A more recent Noscript / Bookmarklet conflict involves a different Noscript feature: protection against cross-site-scripting attacks or (XSS). This feature is a more sophisticated defense, designed to meet a more complicated foe: hackers that can exploit a loophole in a trusted site, and inject malicious code that can fleece you of your cookies including your stored web mail or bank passwords. These attacks are more insidious than traditional phishing attacks because you can’t prevent them just with anti-phishing smarts. The code is loaded without you knowing. Here’s how Wikipedia introduces the subject:
Cross-site scripting (XSS) is a type of computer security vulnerability typically found in web applications which allow code injection by malicious web users into the web pages viewed by other users. Examples of such code include HTML code and client-side scripts. An exploited cross-site scripting vulnerability can be used by attackers to bypass access controls such as the same origin policy. Vulnerabilities of this kind have been exploited to craft powerful phishing attacks and browser exploits. As of 2007, cross-site scripting carried out on websites were roughly 80% of all documented security vulnerabilities. Often during an attack "everything looks fine" to the end-user who may be subject to unauthorized access, theft of sensitive data, and financial loss.

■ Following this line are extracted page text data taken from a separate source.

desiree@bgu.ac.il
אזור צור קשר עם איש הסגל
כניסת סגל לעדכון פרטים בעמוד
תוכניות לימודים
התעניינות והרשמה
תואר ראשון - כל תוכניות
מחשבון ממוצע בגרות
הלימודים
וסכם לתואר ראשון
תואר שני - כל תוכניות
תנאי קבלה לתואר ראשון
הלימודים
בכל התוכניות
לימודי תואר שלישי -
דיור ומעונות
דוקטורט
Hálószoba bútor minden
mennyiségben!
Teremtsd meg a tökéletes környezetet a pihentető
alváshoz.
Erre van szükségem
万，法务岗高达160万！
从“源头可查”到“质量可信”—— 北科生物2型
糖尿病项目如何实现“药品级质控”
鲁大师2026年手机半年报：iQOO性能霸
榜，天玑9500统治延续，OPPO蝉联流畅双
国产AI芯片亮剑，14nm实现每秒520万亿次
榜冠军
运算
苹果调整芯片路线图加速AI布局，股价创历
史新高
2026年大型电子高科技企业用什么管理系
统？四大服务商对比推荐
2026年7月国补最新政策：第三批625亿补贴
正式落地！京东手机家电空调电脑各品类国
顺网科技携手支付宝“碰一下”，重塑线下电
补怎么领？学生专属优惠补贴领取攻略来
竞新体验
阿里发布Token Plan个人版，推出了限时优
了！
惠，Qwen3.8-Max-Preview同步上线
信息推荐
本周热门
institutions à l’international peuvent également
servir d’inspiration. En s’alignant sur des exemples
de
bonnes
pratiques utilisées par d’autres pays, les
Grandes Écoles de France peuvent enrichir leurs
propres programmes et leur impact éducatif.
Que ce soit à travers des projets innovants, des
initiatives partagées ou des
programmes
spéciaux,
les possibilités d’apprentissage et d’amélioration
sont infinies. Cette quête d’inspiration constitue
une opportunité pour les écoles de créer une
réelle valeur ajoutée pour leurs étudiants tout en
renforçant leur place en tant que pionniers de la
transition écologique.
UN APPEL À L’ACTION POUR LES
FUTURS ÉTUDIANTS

Obviously, it’s good to have some protection against these attacks. And while Firefox 3 and IE8 offer some protection, Noscript claims to offer a more complete defense. Unfortunately, Noscript’s XSS features can interfere mightily with the function of many otherwise useful bookmarklets. Tim, a Web designer at FastSpot, explains how bookmarklets can be adversely affected by well-meaning XSS defenses:
The great thing about the web is that it’s inter-connected, and even with all the security measures that have been put in place, a great deal of things can still be accomplished with web mash-ups. We’ve done quite a few cool things with Google Maps, eBay, Yahoo, and other web APIs. But we had server access to all the sites we’ve incorporated those cool features on. What if you want to share a cool feature with someone else just by passing them some code to paste into their website, or better yet, simply a bookmark to click?
Bookmarklets are fairly new to the web, but already there are tons of useful ones! Take a gander at X-Ray (a bookmarklet for inspecting elements of a website), Firebug Lite (an awesome debugging tool for Internet Explorer), and even a bookmarklet for downloading videos off of YouTube and other video sites. You simply drag the link to your bookmarks bar or right click to add the bookmark, visit any website, click the bookmark, and cool things happen on the current site you’re at.

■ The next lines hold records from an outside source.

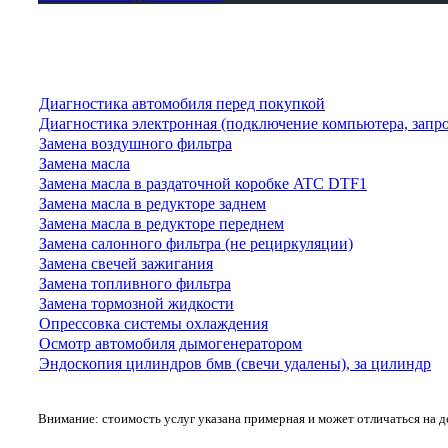
Диагностика автомобиля перед покупкой
Диагностика электронная (подключение компьютера, запр
Замена воздушного фильтра
Замена масла
Замена масла в раздаточной коробке ATC DTF1
Замена масла в редукторе заднем
Замена масла в редукторе переднем
Замена салонного фильтра (не рециркуляции)
Замена свечей зажигания
Замена топливного фильтра
Замена тормозной жидкости
Опрессовка системы охлаждения
Осмотр автомобиля дымогенератором
Эндоскопия цилиндров бмв (свечи удалены), за цилиндр
Внимание: стоимость услуг указана примерная и может отличаться на 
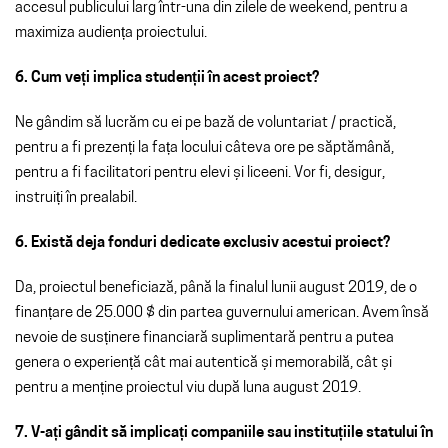
accesul publicului larg într-una din zilele de weekend, pentru a
maximiza audiența proiectului.
6. Cum veți implica studenții în acest proiect?
Ne gândim să lucrăm cu ei pe bază de voluntariat / practică,
pentru a fi prezenți la fața locului câteva ore pe săptămână,
pentru a fi facilitatori pentru elevi și liceeni. Vor fi, desigur,
instruiți în prealabil.
6. Există deja fonduri dedicate exclusiv acestui proiect?
Da, proiectul beneficiază, până la finalul lunii august 2019, de o
finanțare de 25.000 $ din partea guvernului american. Avem însă
nevoie de susținere financiară suplimentară pentru a putea
genera o experiență cât mai autentică și memorabilă, cât și
pentru a menține proiectul viu după luna august 2019.
7. V-ați gândit să implicați companiile sau instituțiile statului în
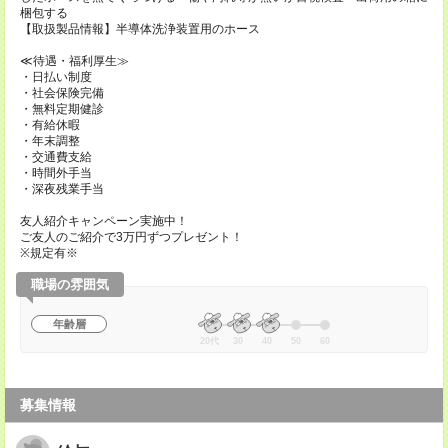
梱包する
【取扱製品情報】半導体洗浄装置用のホース
≪待遇・福利厚生≫
・日払い制度
・社会保険完備
・無料定期健診
・有給休暇
・年末調整
・交通費支給
・時間外手当
・深夜残業手当
友人紹介キャンペーン実施中！
ご友人のご紹介で3万円ずつプレゼント！
※規定有※
職場の雰囲気
年齢層
20代
30
40
50
60
募集情報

Here’s an example of what Tim’s talking about, using a bookmarklet for Microsoft’s Thumbtack web-clipping app.
But you can choose to perform an unsafe reload, and it will work just fine.
Sadly, if you choose to continue using Thumbtack, you’ll have to perform an unsafe reload each time you use the bookmarklet, even if both Thumbtack and the underlying site are whitelisted. If you like doing patently unsafe things over and over again, this option is for you.

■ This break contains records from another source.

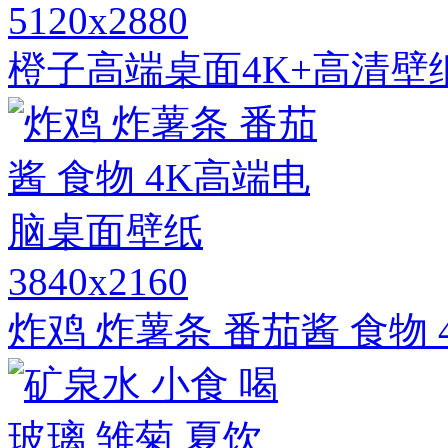
5120x2880
橙子高端桌面4K+高清壁
3840x2160
炸鸡 炸薯条 番茄酱 食物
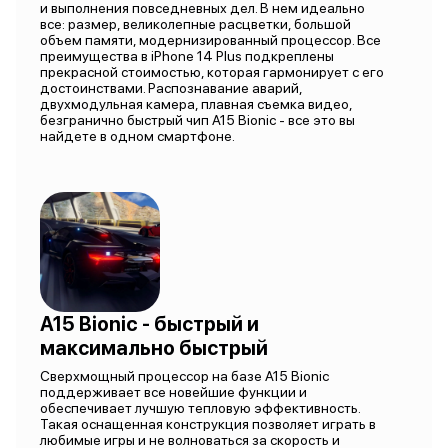
и выполнения повседневных дел. В нем идеально
все: размер, великолепные расцветки, большой
объем памяти, модернизированный процессор. Все
преимущества в iPhone 14 Plus подкреплены
прекрасной стоимостью, которая гармонирует с его
достоинствами. Распознавание аварий,
двухмодульная камера, плавная съемка видео,
безгранично быстрый чип A15 Bionic - все это вы
найдете в одном смартфоне.
A15 Bionic - быстрый и
максимально быстрый
Сверхмощный процессор на базе A15 Bionic
поддерживает все новейшие функции и
обеспечивает лучшую тепловую эффективность.
Такая оснащенная конструкция позволяет играть в
любимые игры и не волноваться за скорость и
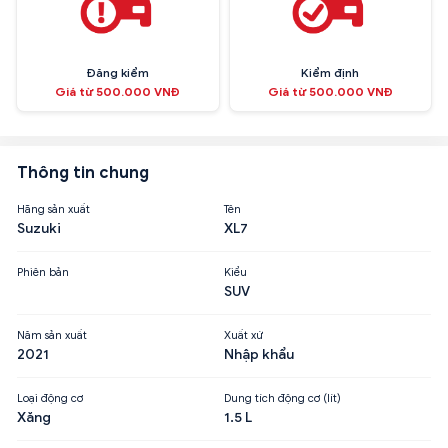
Đăng kiểm
Kiểm định
Giá từ 500.000 VNĐ
Giá từ 500.000 VNĐ
Thông tin chung
Hãng sản xuất
Tên
Suzuki
XL7
Phiên bản
Kiểu
SUV
Năm sản xuất
Xuất xứ
2021
Nhập khẩu
Loại động cơ
Dung tích động cơ (lít)
Xăng
1.5 L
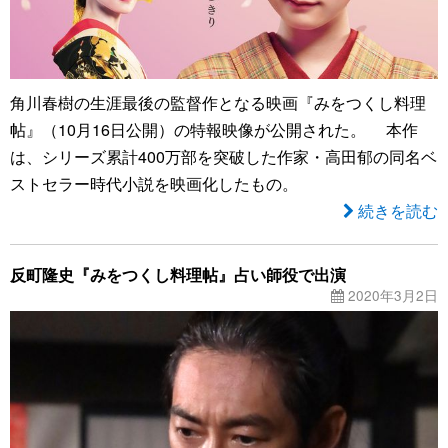
角川春樹の生涯最後の監督作となる映画『みをつくし料理
帖』（10月16日公開）の特報映像が公開された。 本作
は、シリーズ累計400万部を突破した作家・高田郁の同名ベ
ストセラー時代小説を映画化したもの。
続きを読む
反町隆史『みをつくし料理帖』占い師役で出演
2020年3月2日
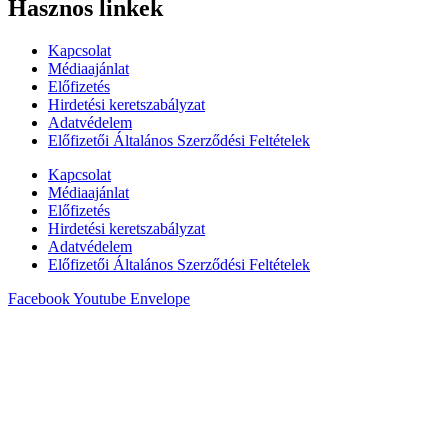
Hasznos linkek
Kapcsolat
Médiaajánlat
Előfizetés
Hirdetési keretszabályzat
Adatvédelem
Előfizetői Általános Szerződési Feltételek
Kapcsolat
Médiaajánlat
Előfizetés
Hirdetési keretszabályzat
Adatvédelem
Előfizetői Általános Szerződési Feltételek
Facebook
Youtube
Envelope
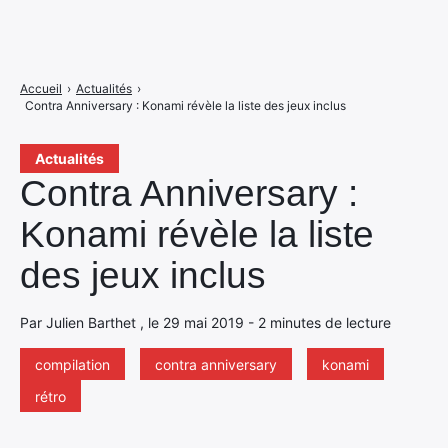
Accueil
›
Actualités
›
Contra Anniversary : Konami révèle la liste des jeux inclus
Actualités
Contra Anniversary :
Konami révèle la liste
des jeux inclus
Par Julien Barthet , le 29 mai 2019 - 2 minutes de lecture
compilation
contra anniversary
konami
rétro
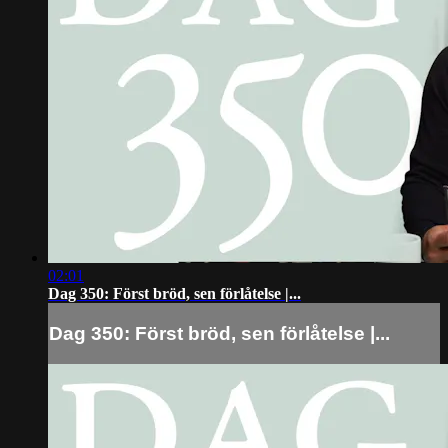
02:01
Dag 350: Först bröd, sen förlåtelse |...
Dag 350: Först bröd, sen förlåtelse |...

There are two other things you can do:
- Create an XSS exception. Go to Options >> XSS. You will see three built-in exceptions for Wikipedia, Google, and Yahoo. The syntax is complicated, and for other sites you’ve got to figure it out yourself. I tried making one for Evernote by copying the examples, but I could never get it to work. Evernote’s Bookmarklet would always require an unsafe reload. It’s worth noting that Google Notebook probably never had to worry about Noscript’s XSS filter, due to the already included exception.
- Wait until your favorite site can work out its differences with Noscript. In Evernote’s case, this appears to have finally worked. Noscript announced today that the add-on now works with Evernote’s Web Clipper. I have no doubt that Evernote was aware of the conflict and worked closely with Noscript on a behind-the-scenes fix, although I’ve not seen either company mention it.